The rest of the tracks all have something different to offer. “Just Like Magic” is vibey and empowering, explaining how she keeps in a positive mindset. “Love Language” and “POV” are very different in style, the former being much sexier in vocal style. However, they share similar messages, with “POV” saying she sees how the guy loves and appreciates her and “Love Language” being the opposite, with her saying how she loves him. The last four tracks “Shut Up,” “Six Thirty,” “West Side,” and “Obvious” are all good in their own way, some being better than others, but don’t have anything distinctive about them that sets them above the rest. “Shut Up” and “Obvious” are the best of those four, giving us some fun runs and vocal switch ups.

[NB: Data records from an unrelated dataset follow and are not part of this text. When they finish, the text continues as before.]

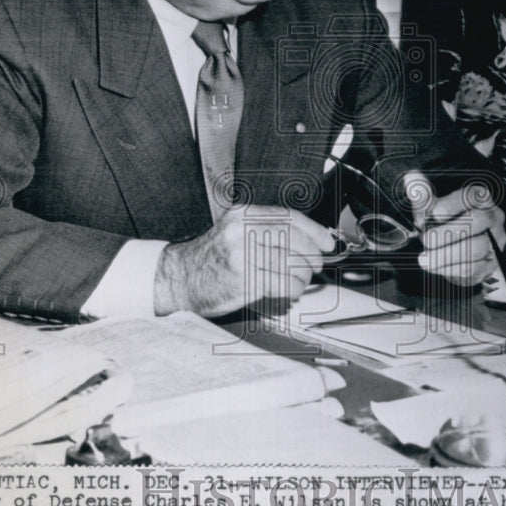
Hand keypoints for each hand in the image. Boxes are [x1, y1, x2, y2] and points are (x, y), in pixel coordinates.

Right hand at [153, 205, 334, 316]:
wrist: (178, 278)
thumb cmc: (210, 259)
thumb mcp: (234, 231)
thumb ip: (266, 230)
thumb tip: (309, 240)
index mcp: (242, 214)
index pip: (288, 217)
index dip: (314, 230)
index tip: (327, 242)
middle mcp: (241, 230)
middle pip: (294, 239)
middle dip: (312, 256)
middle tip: (316, 265)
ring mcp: (241, 255)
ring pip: (291, 264)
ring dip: (303, 277)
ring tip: (299, 281)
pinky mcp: (243, 280)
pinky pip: (283, 284)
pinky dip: (293, 290)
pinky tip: (289, 291)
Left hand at [404, 172, 505, 286]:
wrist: (455, 249)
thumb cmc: (444, 223)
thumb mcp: (432, 208)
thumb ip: (424, 196)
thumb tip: (411, 176)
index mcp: (480, 198)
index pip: (473, 195)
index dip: (453, 203)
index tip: (434, 213)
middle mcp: (494, 217)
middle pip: (479, 220)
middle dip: (448, 232)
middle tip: (425, 239)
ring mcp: (496, 241)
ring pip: (478, 247)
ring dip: (447, 254)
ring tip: (425, 258)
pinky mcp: (491, 264)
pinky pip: (475, 268)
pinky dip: (450, 269)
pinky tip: (434, 266)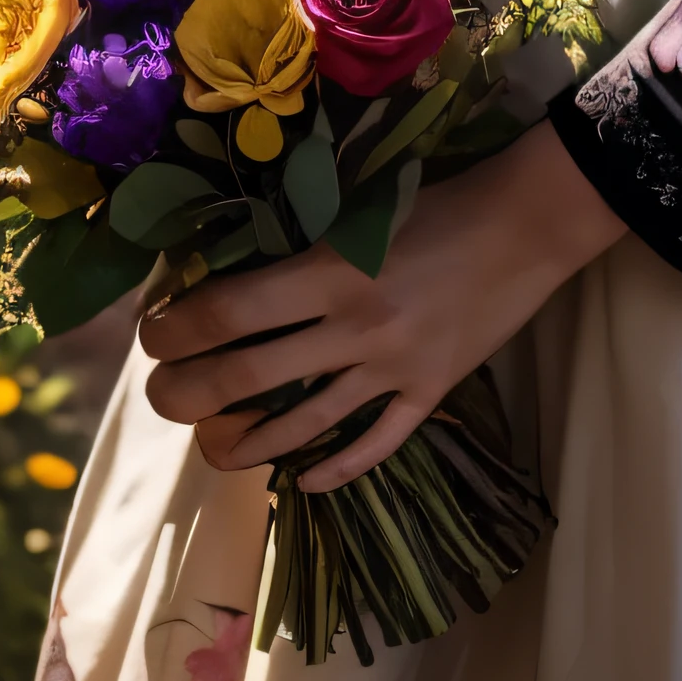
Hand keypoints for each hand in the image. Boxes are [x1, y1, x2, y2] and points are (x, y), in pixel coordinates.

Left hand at [138, 120, 626, 490]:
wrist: (528, 222)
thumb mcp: (361, 211)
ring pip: (302, 422)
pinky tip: (303, 481)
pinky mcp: (430, 392)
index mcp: (330, 270)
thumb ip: (305, 248)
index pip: (231, 311)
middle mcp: (353, 326)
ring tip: (212, 449)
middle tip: (160, 398)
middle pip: (250, 373)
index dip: (180, 328)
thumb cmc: (440, 200)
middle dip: (190, 391)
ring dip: (246, 442)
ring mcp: (393, 368)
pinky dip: (334, 468)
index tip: (153, 335)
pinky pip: (374, 444)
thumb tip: (236, 275)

Overall, the album’s a hit. Is it the best of Ariana’s six albums? No, but it is up there on the list. The track list gives us a lot of smooth sexiness with beautiful harmonies throughout each song, a classic Ari signature style, harmonizing with herself. Her back up vocals are where she plays around the most leaving the main vocals simple and relaxed with some vocal tricks thrown in. The album is a 1980s meets 2020 R&B version of her last three albums, taking style and vocal tricks from each to make a new sound.